As a side note, I have since read that the divorce rate for farang-farang couples living in Thailand is around 70%. I don’t know if this statistic is accurate but I would guess it is not far off. For most farang men (married and unmarried),
living in Thailand really is like being a kid in a candy store for the first time.

I wasn’t angry with Fon for what she had done as I knew it was my own fault for starting the relationship with her in the beginning and for not having the sense to realise it would never work. In some ways it was a relief to have everything
out in the open. I knew I had to get Fon out of my life and start afresh. I asked her to move out. To my surprise she didn’t complain and moved out a few days later. I spoke to her a couple of times on the phone after that but never saw
her again. I know now that she was seeing several other guys while she was with me, which is no doubt the reason why she left so easily.

Fast forward 4 years to 2007: I am still living in Thailand. A few months after my break up with Fon I met another Thai girl, but this time, one with a proper job and education.

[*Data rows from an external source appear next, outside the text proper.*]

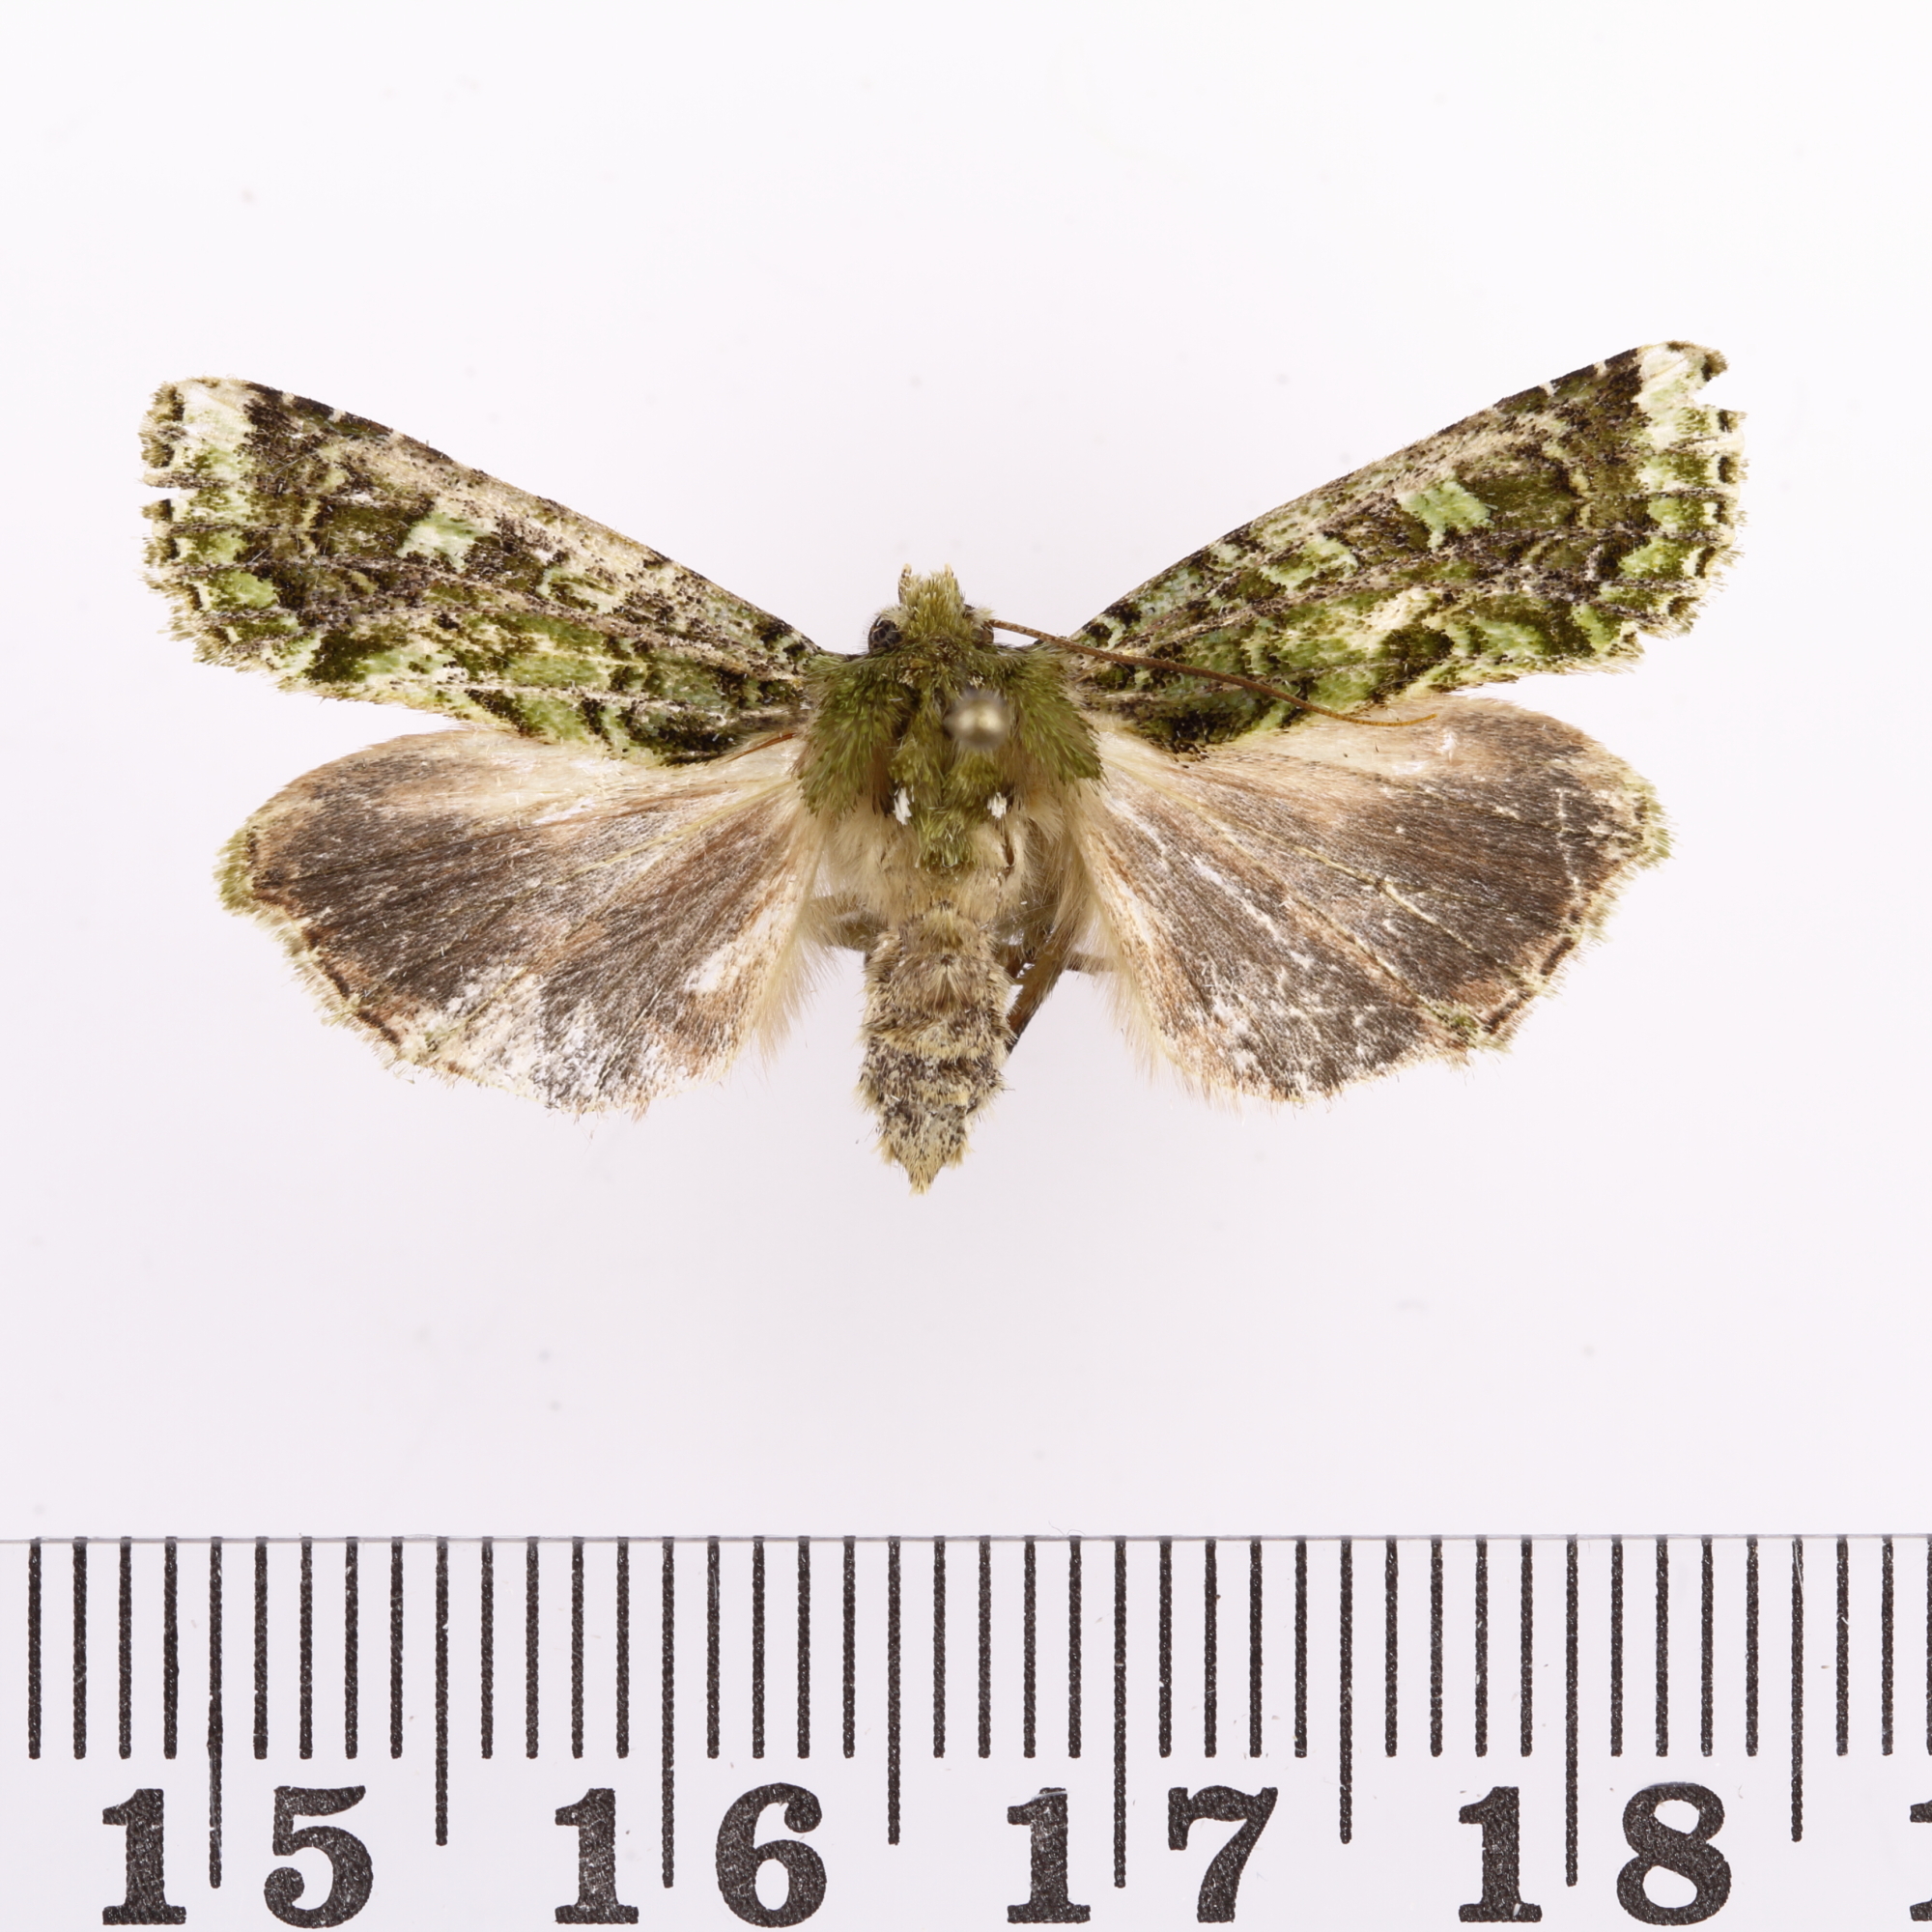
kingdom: Animalia
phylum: Arthropoda
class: Insecta
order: Lepidoptera
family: Noctuidae
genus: Feredayia
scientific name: Feredayia grammosa
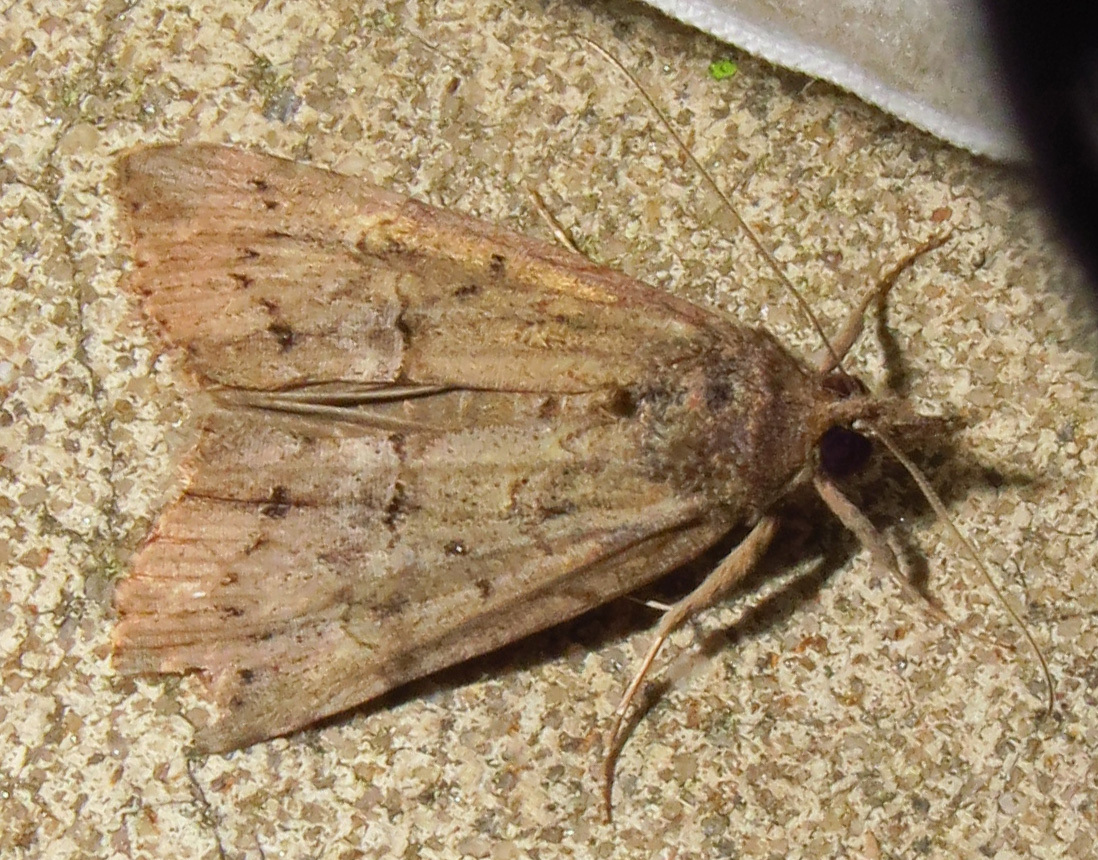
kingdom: Animalia
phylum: Arthropoda
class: Insecta
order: Lepidoptera
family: Erebidae
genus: Hypena
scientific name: Hypena scabra
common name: Green cloverworm
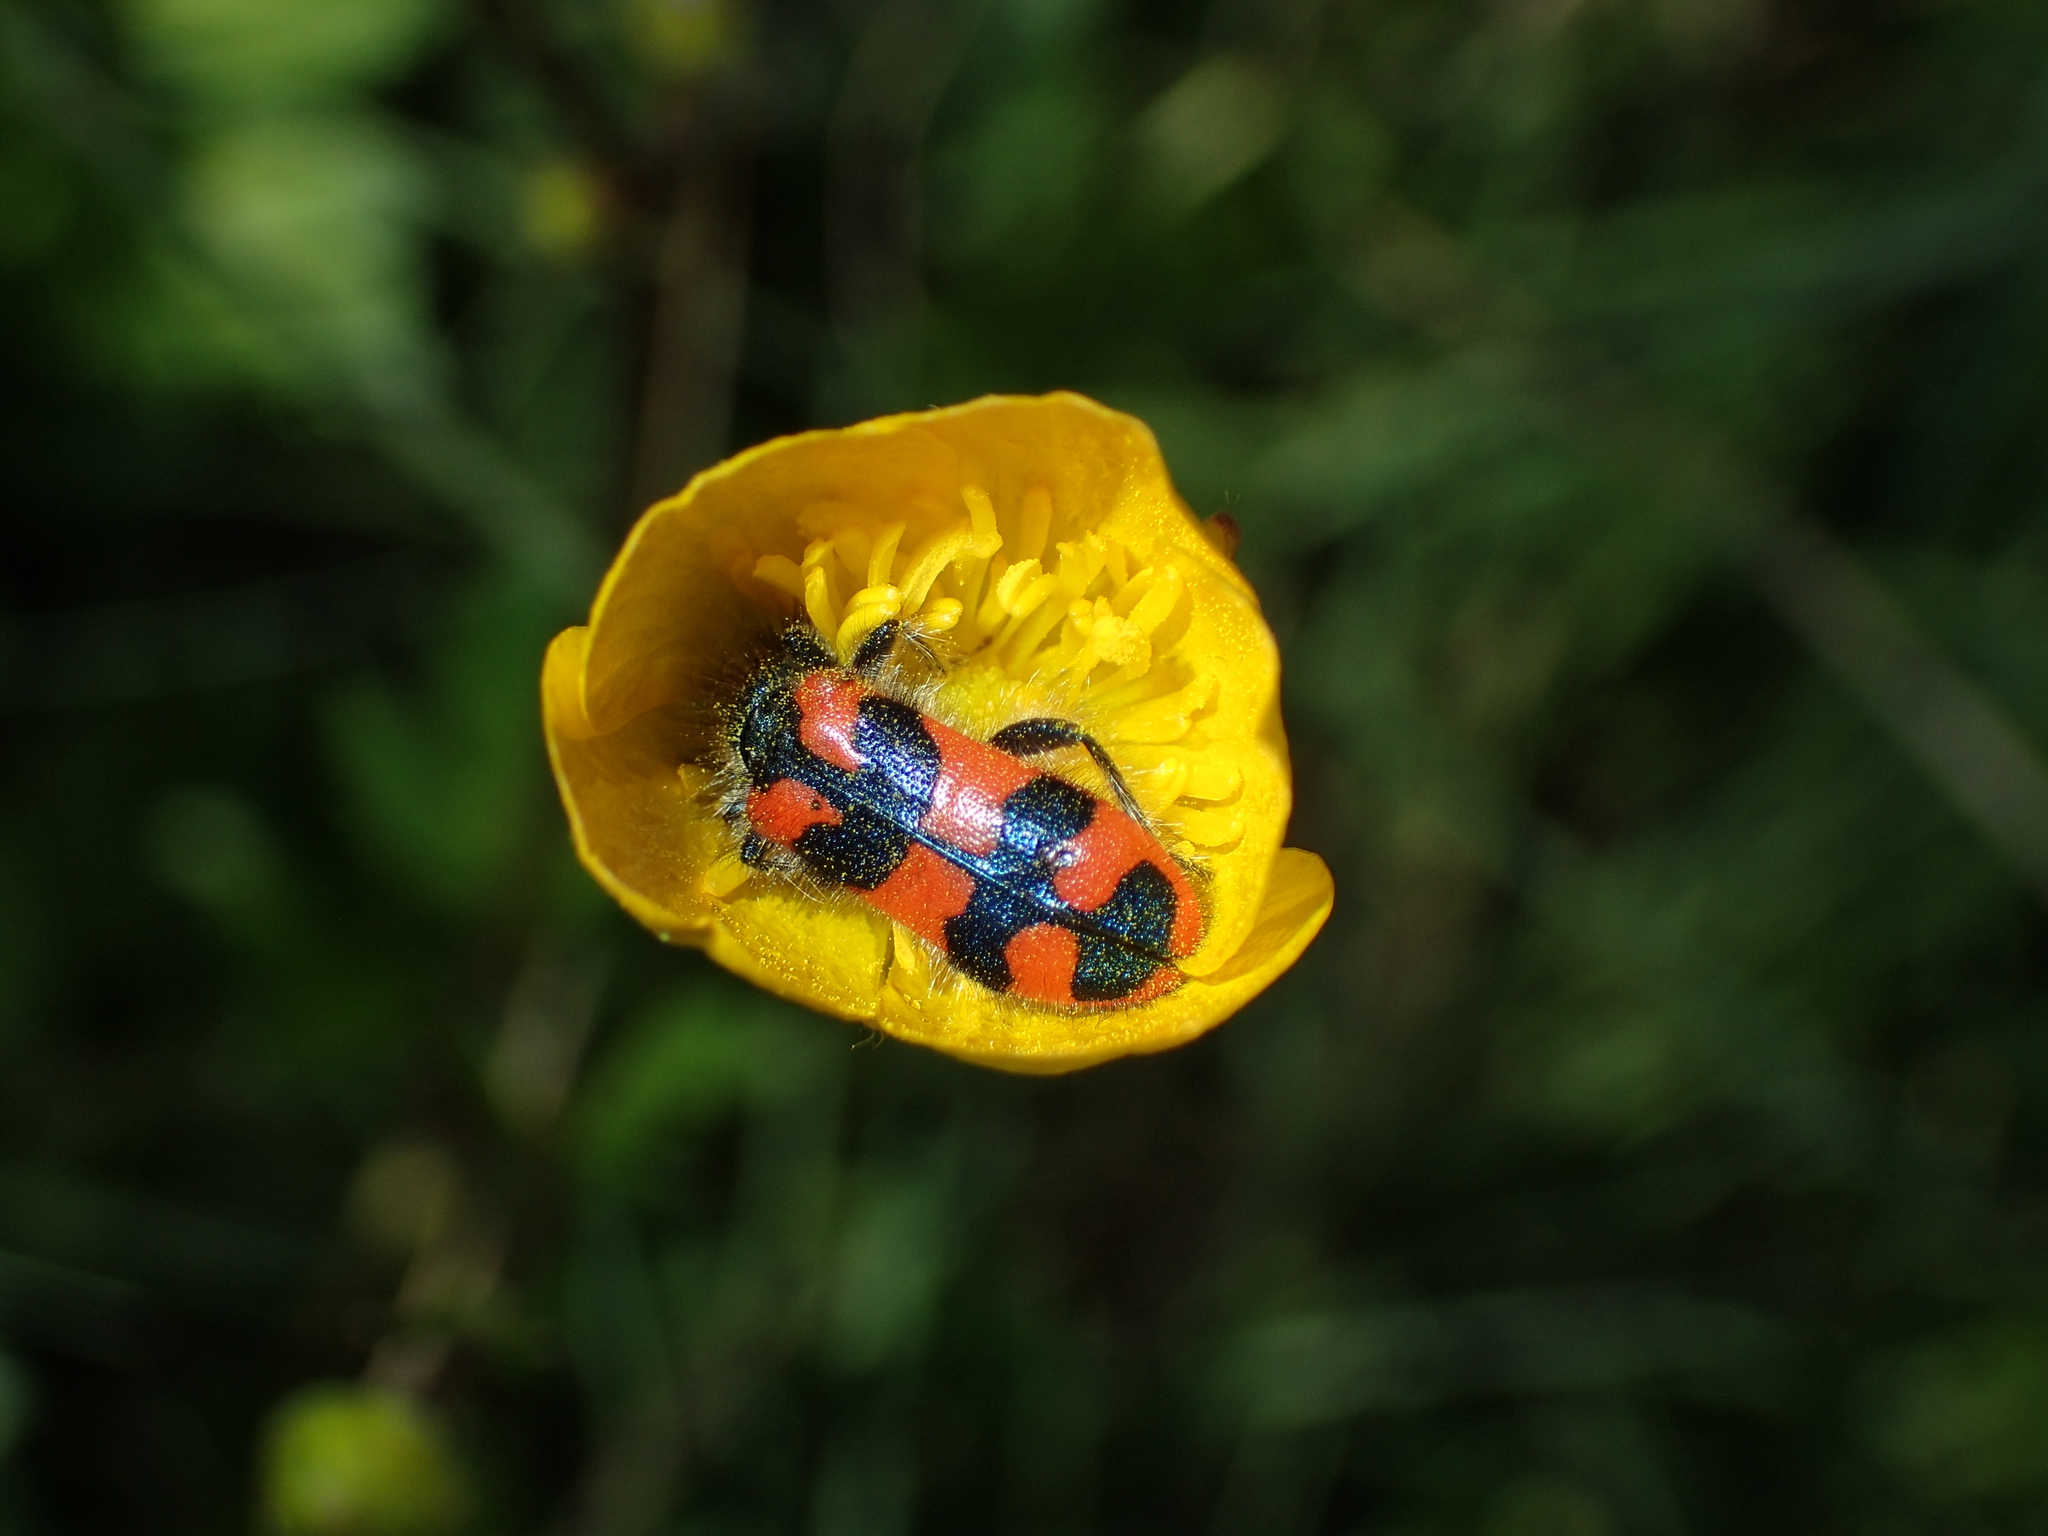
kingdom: Animalia
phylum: Arthropoda
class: Insecta
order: Coleoptera
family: Cleridae
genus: Trichodes
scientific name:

We have now been together for 4 years.


In the last 4 years, I have been back to Soi Cowboy on only two occasions and hated it. The naughty nightlife in Bangkok just doesn’t fascinate me anymore.

The moral of my story: think very carefully before entering into a serious relationship with a bargirl, especially if you are already married. Relationships with bargirls very rarely work and generally take a huge amount of commitment, patience
and money to endure long-term. If you are going to try it, at least have the sense (unlike me) to take her out of, and well away from, the bar environment. Again, be very careful.

Stickman's thoughts:

A predictable end to the relationship. What I wondered about was the ease with which you barfined Fon in the first place. I thought you mind might have still been back with your wife – or perhaps your marriage was already in trouble before that happened?